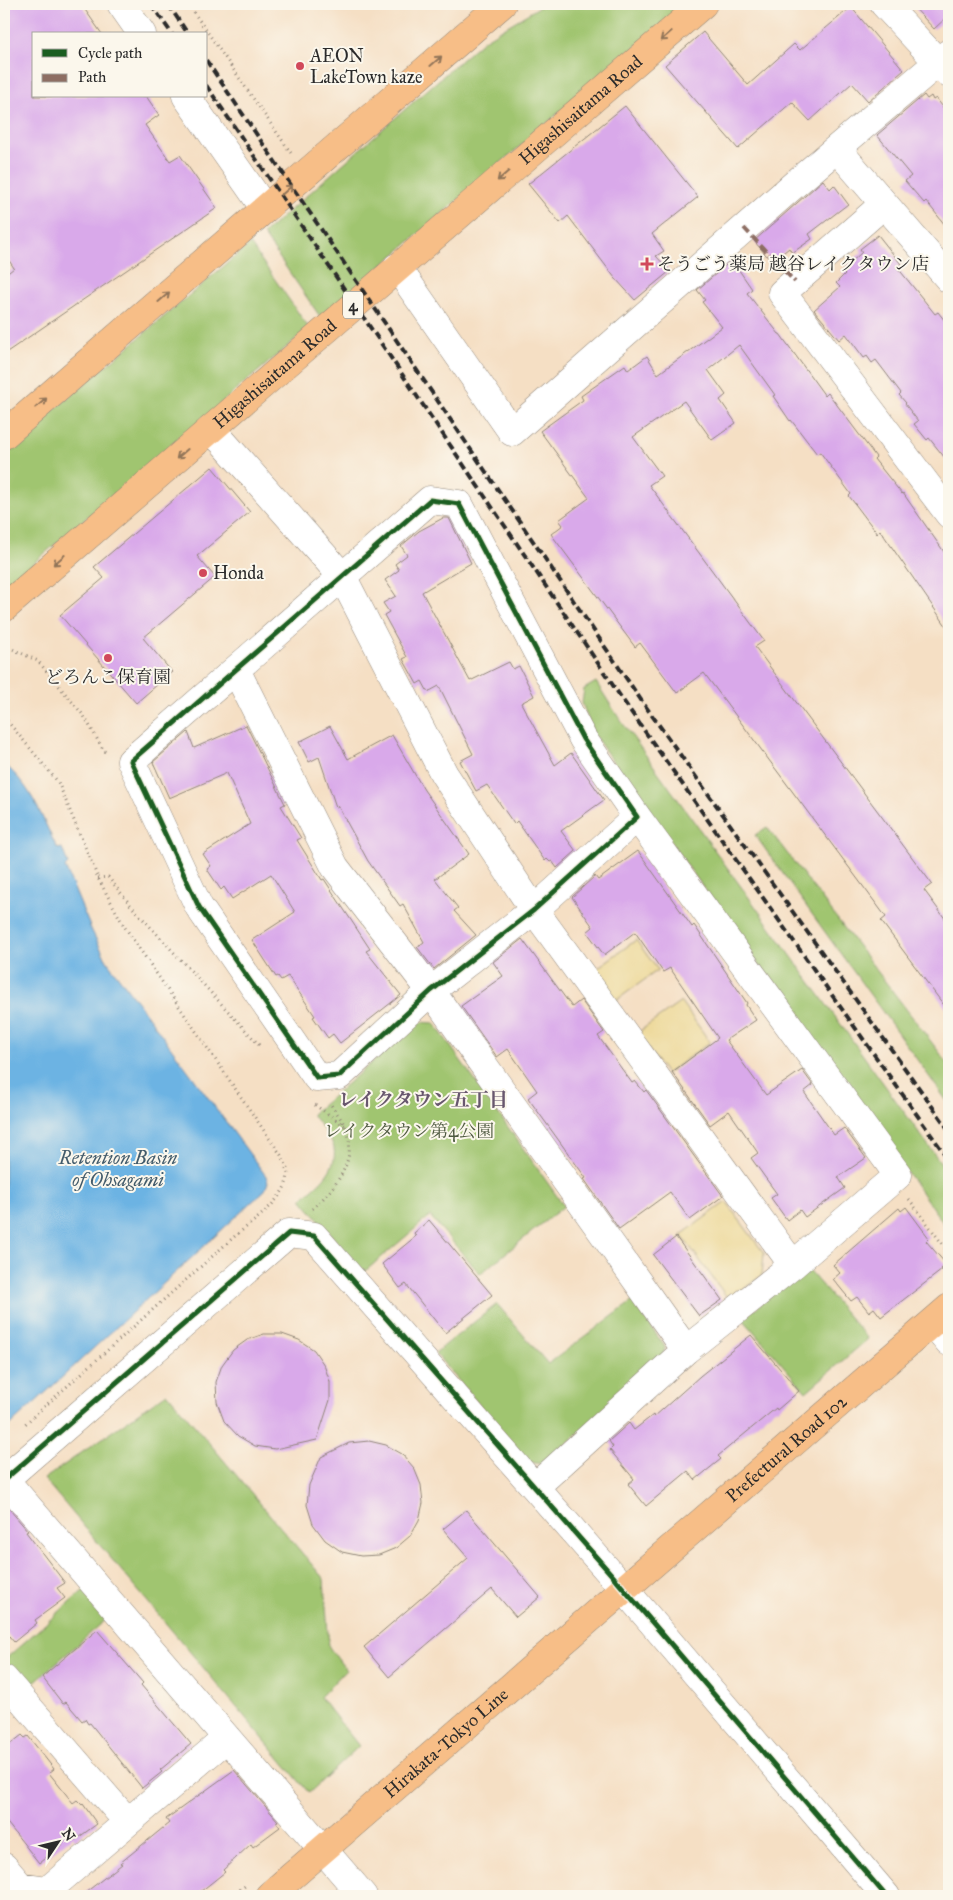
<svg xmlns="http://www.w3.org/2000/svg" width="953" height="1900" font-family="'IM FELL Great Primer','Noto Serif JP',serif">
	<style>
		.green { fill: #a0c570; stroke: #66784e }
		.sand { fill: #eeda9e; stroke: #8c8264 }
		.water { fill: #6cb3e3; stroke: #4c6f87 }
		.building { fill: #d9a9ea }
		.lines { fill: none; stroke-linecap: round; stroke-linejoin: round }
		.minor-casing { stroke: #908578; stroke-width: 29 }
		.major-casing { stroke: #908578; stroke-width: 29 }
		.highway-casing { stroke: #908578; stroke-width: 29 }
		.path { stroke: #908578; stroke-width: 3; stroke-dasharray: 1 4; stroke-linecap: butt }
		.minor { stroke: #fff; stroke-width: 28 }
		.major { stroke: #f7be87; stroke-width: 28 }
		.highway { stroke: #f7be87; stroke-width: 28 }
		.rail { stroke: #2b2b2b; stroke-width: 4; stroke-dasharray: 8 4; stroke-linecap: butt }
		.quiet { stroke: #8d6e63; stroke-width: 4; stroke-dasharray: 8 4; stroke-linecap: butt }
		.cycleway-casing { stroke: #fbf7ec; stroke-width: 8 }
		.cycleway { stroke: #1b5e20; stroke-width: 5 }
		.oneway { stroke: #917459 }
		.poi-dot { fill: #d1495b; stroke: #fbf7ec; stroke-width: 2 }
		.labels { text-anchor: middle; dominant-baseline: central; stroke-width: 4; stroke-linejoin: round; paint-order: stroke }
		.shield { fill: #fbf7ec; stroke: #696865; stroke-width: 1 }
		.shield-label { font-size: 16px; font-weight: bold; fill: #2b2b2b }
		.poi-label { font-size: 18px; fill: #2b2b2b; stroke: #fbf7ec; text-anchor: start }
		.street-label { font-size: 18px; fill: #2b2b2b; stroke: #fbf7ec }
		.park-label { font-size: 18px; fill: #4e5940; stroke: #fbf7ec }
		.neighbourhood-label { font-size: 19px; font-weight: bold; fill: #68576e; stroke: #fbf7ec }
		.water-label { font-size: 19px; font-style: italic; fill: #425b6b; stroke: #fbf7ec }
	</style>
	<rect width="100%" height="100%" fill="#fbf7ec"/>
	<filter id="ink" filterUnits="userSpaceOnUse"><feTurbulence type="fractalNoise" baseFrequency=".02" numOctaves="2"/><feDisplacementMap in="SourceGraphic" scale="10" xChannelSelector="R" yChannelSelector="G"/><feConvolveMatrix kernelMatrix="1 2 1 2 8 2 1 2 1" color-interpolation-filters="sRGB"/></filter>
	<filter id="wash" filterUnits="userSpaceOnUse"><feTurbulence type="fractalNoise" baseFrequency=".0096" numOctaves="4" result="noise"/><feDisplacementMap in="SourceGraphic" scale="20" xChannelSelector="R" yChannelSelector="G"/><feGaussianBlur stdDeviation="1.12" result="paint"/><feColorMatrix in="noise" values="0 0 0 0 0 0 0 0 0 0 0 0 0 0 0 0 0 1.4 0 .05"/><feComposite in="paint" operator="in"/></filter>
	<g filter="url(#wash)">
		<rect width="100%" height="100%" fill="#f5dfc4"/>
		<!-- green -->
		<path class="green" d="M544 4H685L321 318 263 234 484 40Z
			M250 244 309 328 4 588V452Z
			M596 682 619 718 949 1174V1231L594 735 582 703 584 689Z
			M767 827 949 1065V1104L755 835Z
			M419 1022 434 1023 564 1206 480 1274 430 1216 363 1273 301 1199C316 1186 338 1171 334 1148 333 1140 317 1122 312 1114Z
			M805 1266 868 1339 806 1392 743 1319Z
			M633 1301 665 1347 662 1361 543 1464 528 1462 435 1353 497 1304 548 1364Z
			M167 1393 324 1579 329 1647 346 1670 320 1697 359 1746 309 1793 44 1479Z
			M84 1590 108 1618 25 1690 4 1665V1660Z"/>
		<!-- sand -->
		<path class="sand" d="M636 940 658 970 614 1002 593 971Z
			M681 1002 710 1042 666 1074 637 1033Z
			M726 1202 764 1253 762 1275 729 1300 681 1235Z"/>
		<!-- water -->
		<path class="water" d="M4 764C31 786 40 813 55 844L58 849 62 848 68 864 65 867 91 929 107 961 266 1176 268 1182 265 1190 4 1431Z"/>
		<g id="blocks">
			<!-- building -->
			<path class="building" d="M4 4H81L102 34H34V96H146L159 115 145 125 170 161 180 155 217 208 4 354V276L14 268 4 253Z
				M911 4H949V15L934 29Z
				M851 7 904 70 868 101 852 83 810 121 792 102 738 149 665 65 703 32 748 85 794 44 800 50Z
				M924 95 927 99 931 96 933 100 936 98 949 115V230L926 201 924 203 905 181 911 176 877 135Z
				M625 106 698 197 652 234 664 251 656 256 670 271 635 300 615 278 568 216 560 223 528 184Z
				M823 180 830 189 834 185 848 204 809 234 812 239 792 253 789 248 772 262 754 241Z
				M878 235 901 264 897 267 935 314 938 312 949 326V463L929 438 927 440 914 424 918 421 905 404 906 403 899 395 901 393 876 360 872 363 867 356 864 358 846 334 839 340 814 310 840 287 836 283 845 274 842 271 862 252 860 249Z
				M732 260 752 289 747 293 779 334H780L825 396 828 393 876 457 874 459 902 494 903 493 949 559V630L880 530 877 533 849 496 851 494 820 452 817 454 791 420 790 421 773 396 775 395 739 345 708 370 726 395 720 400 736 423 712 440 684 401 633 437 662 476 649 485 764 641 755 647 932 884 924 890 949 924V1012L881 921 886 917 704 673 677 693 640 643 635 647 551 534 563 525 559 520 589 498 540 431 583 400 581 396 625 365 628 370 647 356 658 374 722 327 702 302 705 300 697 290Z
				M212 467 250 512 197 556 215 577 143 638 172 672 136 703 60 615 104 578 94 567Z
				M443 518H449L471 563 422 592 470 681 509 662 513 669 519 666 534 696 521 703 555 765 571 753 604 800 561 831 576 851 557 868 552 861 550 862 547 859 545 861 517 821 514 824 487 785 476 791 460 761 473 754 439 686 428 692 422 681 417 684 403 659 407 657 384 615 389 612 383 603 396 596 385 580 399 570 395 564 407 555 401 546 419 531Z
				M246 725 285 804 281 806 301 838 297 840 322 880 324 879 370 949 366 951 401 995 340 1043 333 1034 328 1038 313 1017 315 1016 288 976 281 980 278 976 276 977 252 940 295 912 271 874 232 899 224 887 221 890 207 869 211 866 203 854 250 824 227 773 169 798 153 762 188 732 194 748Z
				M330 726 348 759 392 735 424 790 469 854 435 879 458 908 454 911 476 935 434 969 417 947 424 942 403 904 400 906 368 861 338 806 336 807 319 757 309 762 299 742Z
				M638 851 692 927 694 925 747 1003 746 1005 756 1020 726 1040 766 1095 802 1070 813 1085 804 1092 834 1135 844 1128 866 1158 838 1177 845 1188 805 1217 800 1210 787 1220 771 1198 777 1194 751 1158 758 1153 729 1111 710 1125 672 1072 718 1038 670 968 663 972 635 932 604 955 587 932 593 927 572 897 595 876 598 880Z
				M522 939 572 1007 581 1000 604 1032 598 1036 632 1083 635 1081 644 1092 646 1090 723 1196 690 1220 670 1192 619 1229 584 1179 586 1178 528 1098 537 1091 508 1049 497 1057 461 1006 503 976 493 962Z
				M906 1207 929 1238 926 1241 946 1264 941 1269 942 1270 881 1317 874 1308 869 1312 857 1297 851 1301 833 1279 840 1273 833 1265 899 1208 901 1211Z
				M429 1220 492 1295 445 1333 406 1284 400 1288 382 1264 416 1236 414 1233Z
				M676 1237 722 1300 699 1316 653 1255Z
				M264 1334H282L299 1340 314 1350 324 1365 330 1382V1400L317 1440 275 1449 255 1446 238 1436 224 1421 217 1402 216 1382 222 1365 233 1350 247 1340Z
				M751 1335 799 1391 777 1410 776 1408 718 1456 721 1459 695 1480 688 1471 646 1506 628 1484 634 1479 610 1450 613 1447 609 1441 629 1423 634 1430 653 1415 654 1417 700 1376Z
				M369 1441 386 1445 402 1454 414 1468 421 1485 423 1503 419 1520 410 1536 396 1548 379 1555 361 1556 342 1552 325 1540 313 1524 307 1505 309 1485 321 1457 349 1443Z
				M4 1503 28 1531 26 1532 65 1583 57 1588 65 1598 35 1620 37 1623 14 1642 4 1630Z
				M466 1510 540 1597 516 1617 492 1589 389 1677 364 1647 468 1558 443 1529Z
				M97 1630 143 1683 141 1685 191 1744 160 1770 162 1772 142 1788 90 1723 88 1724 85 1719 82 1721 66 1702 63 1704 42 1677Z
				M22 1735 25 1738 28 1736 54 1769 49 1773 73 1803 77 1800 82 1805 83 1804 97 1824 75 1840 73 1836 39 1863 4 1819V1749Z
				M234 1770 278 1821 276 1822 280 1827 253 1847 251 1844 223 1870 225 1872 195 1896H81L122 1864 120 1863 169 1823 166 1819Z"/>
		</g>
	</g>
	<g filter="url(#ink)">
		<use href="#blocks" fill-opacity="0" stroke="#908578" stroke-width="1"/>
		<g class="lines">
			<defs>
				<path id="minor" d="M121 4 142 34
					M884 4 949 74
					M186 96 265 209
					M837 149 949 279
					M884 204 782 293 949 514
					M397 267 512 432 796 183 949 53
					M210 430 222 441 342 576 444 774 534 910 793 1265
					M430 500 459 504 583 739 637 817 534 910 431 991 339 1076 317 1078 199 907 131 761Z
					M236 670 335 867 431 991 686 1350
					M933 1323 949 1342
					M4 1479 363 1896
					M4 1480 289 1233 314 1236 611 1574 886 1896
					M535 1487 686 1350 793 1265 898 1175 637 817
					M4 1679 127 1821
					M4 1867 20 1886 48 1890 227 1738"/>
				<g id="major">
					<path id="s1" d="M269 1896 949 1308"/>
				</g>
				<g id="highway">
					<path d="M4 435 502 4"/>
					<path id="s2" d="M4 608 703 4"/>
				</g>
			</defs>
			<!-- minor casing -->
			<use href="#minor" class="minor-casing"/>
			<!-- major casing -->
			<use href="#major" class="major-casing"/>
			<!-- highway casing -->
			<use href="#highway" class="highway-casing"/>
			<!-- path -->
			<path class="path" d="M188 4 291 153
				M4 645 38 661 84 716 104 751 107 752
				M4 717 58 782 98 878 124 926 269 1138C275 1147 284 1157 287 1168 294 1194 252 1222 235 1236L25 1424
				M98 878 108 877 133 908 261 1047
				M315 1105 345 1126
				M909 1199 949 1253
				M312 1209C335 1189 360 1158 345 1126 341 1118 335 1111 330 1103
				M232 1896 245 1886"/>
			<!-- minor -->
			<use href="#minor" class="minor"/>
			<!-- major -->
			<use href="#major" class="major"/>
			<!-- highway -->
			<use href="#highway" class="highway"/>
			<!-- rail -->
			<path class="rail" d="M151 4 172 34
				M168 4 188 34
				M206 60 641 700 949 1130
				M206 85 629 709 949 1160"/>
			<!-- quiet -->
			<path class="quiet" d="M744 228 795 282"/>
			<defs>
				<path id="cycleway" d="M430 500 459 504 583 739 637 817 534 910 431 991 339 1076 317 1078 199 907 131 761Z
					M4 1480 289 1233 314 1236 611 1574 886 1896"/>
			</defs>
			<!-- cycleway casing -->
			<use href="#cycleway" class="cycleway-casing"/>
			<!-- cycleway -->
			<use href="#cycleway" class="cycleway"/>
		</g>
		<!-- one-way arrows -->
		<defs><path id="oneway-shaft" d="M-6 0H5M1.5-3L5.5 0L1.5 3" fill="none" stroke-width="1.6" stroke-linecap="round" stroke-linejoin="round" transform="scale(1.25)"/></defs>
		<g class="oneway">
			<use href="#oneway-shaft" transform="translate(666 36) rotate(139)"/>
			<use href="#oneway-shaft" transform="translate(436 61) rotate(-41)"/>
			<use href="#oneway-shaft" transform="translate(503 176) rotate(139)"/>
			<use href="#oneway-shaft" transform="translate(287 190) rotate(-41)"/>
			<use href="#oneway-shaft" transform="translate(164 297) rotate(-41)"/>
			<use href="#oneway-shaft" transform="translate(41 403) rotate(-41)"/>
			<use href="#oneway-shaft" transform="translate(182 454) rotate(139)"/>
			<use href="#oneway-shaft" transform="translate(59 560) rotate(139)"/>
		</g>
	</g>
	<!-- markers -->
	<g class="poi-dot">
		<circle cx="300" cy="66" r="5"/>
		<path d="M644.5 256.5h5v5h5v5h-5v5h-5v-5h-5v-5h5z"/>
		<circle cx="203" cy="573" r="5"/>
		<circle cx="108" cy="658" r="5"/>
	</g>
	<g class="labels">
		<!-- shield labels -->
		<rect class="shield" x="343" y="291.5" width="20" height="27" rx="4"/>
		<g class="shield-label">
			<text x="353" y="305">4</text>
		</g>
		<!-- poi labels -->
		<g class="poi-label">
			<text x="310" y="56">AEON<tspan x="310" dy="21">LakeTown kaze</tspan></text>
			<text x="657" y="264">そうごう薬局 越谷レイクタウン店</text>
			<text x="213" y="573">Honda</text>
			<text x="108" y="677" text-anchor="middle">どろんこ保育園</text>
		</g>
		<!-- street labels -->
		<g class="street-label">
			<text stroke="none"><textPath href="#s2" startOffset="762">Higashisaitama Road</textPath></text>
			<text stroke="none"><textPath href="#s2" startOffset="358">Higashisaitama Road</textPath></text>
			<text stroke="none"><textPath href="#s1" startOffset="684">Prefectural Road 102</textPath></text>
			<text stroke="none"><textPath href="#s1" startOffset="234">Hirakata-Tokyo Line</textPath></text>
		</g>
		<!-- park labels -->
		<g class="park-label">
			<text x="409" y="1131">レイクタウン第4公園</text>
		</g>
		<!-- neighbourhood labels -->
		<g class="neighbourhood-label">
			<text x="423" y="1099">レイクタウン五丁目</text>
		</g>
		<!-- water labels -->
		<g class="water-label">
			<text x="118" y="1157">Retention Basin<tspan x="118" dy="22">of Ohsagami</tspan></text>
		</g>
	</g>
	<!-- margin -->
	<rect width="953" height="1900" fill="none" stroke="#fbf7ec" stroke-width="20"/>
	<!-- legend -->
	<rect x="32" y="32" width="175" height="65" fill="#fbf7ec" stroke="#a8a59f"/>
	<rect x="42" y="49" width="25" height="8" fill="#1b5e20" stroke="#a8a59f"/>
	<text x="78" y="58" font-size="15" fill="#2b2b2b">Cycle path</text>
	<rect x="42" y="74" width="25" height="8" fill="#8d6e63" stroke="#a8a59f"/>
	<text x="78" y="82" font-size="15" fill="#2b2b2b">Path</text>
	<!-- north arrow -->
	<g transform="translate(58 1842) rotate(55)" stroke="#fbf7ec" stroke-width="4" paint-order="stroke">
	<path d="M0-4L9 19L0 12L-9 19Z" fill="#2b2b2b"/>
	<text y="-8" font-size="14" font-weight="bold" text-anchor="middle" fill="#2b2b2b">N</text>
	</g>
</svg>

---

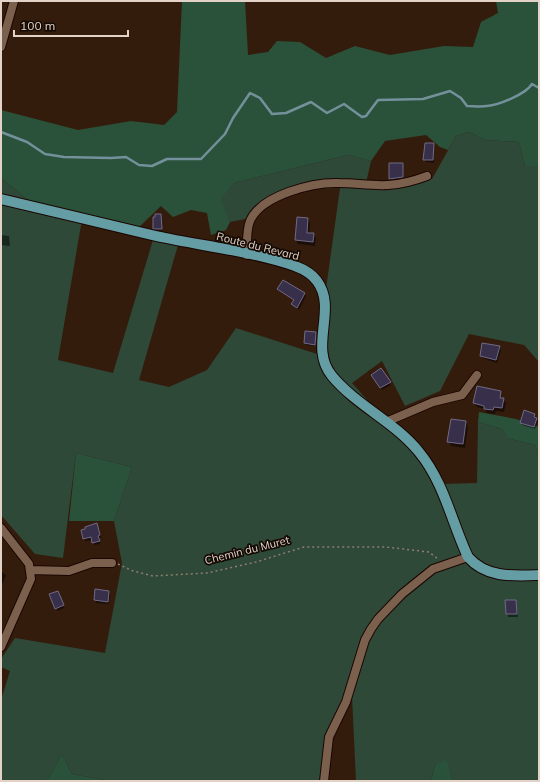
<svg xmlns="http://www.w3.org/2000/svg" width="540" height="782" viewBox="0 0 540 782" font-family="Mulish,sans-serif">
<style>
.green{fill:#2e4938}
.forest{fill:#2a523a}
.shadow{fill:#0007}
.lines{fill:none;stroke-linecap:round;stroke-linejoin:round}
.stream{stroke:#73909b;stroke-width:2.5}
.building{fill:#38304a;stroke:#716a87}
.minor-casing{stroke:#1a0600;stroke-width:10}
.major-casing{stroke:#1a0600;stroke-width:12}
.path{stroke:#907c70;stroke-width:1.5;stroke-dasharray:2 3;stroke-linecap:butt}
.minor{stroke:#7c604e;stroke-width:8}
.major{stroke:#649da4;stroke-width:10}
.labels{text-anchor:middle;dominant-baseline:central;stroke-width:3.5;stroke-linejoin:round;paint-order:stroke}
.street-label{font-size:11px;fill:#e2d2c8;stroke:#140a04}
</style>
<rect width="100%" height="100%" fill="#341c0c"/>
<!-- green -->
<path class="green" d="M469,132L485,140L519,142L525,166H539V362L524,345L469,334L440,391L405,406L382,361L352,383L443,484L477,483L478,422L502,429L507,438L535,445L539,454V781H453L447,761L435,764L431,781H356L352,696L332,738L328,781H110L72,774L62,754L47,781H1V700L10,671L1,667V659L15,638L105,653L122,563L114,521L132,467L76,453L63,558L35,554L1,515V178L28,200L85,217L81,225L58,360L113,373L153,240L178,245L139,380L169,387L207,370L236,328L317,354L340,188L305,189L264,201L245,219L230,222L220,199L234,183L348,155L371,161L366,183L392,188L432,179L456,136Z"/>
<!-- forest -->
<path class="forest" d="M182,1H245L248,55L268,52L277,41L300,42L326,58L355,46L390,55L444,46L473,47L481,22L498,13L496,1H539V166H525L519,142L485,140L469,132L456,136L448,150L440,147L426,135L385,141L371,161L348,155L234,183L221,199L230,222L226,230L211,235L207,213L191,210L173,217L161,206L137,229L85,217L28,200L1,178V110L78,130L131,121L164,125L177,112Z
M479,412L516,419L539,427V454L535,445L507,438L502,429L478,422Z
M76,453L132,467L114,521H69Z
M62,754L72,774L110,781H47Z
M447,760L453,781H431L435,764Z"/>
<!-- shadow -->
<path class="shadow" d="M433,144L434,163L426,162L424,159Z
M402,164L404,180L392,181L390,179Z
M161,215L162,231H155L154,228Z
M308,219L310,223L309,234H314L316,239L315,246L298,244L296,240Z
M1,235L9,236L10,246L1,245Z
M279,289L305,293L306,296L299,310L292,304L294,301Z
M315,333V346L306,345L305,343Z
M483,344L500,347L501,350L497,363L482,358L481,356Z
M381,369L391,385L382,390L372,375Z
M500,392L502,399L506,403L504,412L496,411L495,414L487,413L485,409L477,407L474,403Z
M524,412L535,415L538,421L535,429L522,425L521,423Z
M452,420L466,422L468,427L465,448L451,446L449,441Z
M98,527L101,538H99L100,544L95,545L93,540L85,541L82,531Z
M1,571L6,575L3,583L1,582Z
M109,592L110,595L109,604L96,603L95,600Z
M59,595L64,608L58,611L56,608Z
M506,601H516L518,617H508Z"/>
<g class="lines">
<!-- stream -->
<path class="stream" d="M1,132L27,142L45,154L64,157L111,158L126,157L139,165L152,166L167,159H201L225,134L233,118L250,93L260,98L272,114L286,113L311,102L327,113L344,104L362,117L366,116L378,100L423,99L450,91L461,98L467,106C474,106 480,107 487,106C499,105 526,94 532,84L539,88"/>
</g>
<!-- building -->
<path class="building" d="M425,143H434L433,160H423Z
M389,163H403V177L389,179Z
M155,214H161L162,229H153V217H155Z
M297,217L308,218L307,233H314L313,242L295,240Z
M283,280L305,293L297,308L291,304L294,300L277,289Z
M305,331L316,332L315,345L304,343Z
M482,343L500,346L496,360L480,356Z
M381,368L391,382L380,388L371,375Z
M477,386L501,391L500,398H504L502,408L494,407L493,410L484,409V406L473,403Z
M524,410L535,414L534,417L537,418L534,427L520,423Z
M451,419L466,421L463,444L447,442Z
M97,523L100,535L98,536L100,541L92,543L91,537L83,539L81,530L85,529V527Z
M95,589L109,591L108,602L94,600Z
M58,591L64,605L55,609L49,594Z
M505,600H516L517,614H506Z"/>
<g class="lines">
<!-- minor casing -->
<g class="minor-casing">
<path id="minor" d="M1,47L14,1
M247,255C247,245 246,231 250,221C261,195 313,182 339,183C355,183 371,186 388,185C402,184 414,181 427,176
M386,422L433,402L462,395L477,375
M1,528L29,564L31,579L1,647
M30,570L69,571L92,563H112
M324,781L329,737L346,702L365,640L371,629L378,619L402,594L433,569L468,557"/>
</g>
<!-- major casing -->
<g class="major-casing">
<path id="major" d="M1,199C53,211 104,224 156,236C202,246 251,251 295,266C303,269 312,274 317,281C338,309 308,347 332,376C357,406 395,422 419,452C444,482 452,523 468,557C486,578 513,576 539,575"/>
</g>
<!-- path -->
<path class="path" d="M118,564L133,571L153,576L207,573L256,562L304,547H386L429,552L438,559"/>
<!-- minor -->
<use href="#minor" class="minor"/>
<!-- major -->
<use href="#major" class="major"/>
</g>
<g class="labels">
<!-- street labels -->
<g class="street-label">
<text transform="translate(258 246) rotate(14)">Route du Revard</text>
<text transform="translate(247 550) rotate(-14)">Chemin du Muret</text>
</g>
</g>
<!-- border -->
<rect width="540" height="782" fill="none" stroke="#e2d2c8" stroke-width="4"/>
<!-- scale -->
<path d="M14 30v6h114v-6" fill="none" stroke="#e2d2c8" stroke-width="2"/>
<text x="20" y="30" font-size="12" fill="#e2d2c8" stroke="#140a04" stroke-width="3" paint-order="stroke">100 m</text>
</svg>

Aim of the exercise: For this exercise, output exactly the lines above from the line with "M4 1503 28 1531" to the line with "M933 1323 949 1342", counting both, and leave out the rest.

Response to this exercise:
				M4 1503 28 1531 26 1532 65 1583 57 1588 65 1598 35 1620 37 1623 14 1642 4 1630Z
				M466 1510 540 1597 516 1617 492 1589 389 1677 364 1647 468 1558 443 1529Z
				M97 1630 143 1683 141 1685 191 1744 160 1770 162 1772 142 1788 90 1723 88 1724 85 1719 82 1721 66 1702 63 1704 42 1677Z
				M22 1735 25 1738 28 1736 54 1769 49 1773 73 1803 77 1800 82 1805 83 1804 97 1824 75 1840 73 1836 39 1863 4 1819V1749Z
				M234 1770 278 1821 276 1822 280 1827 253 1847 251 1844 223 1870 225 1872 195 1896H81L122 1864 120 1863 169 1823 166 1819Z"/>
		</g>
	</g>
	<g filter="url(#ink)">
		<use href="#blocks" fill-opacity="0" stroke="#908578" stroke-width="1"/>
		<g class="lines">
			<defs>
				<path id="minor" d="M121 4 142 34
					M884 4 949 74
					M186 96 265 209
					M837 149 949 279
					M884 204 782 293 949 514
					M397 267 512 432 796 183 949 53
					M210 430 222 441 342 576 444 774 534 910 793 1265
					M430 500 459 504 583 739 637 817 534 910 431 991 339 1076 317 1078 199 907 131 761Z
					M236 670 335 867 431 991 686 1350
					M933 1323 949 1342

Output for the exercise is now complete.